Wednesday, March 18, 2015
Exhibit Hall Poster Area 1 (Convention Center)
Jingyang Huang, Southern Arkansas University, Magnolia, AR
Background/Purpose:

       Teaching has been reported as a stressful occupation (Kyriacou, 2001). Research has also indicated that preservice teachers might experience high stress during practice teaching (Chan, 2003). Although there has been a proliferation of literature on stress among teachers, few studies have been conducted regarding preservice physical education teachers, and the studies that do exist have mainly investigated the sources of stress among physical education teachers. Moreover, no studies have been found that examine the relationship between stress and teaching effectiveness among preservice physical education teachers. This study examined if stress negatively or positively impacted preservice physical education teachers’ teaching effectiveness, thus providing numerous implications for Physical Education Teacher Education (PETE) programs.

Method:

      A demographic questionnaire, the Teacher Stress Scale (TSS), interview questions, and the West Virginia Teaching Evaluation System (WVUTES) were utilized. A demographic questionnaire was distributed to preservice physical educators prior to their clinical teaching experience. The preservice physical educators were asked to complete the TSS before videotaping one lesson that preservice physical educators taught during the first two-weeks of their practice teaching. Then, 10 preservice teachers who experienced the highest stress levels would be interviewed. Last, the correlation between stress and preservice physical educators’ instructional effectiveness was analyzed.

Analysis/Results:

      A Pearson product-moment correlation analysis was used to determine the relationship between preservice physical educators’ stress (the total score of TTS) and their instructional effectiveness (students’ total learning time). Results indicated that there was a strong, negative correlation between stress and their teaching effectiveness (r = -0.512, p < 0.01).

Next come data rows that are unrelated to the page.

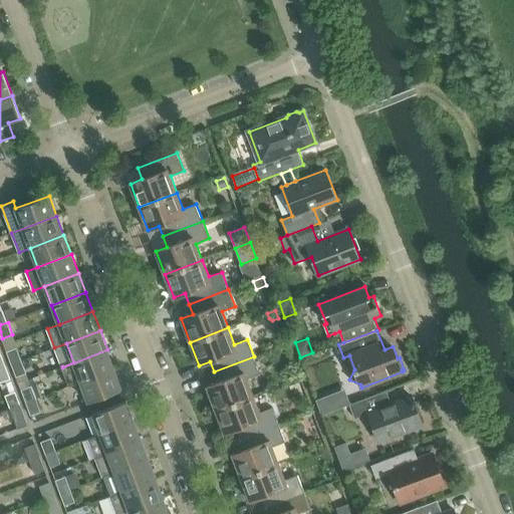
[(17,347),(7,351),(12,364),(22,360),(17,347)]
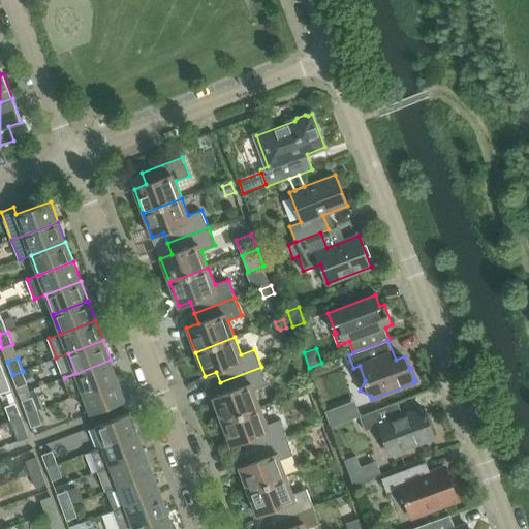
[(83,393),(118,380),(111,360),(64,378),(71,397),(83,393)]
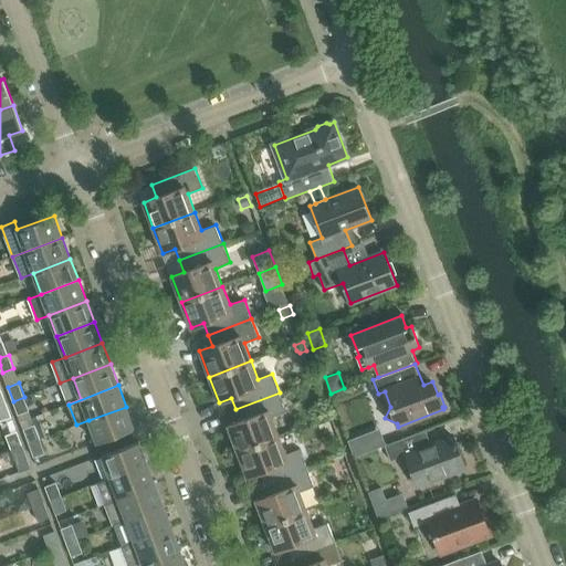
[(272,417),(286,411),(280,392),(236,409),(240,420),(228,426),(238,451),(279,436),(272,417)]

In addition, the curriculum model and noise were reported as factors that affected preservice physical educators’ stress and instructional effectiveness.

Conclusions:

      In order to improve preservice physical educators’ teaching effectiveness, following aspects should be addressed in PETE programs: 1) promote pedagogy content knowledge, 2) continually develop classroom management skills, 3) assist preservice teachers in understanding the curriculum model used, and 4) introduce stress relieving techniques before teaching.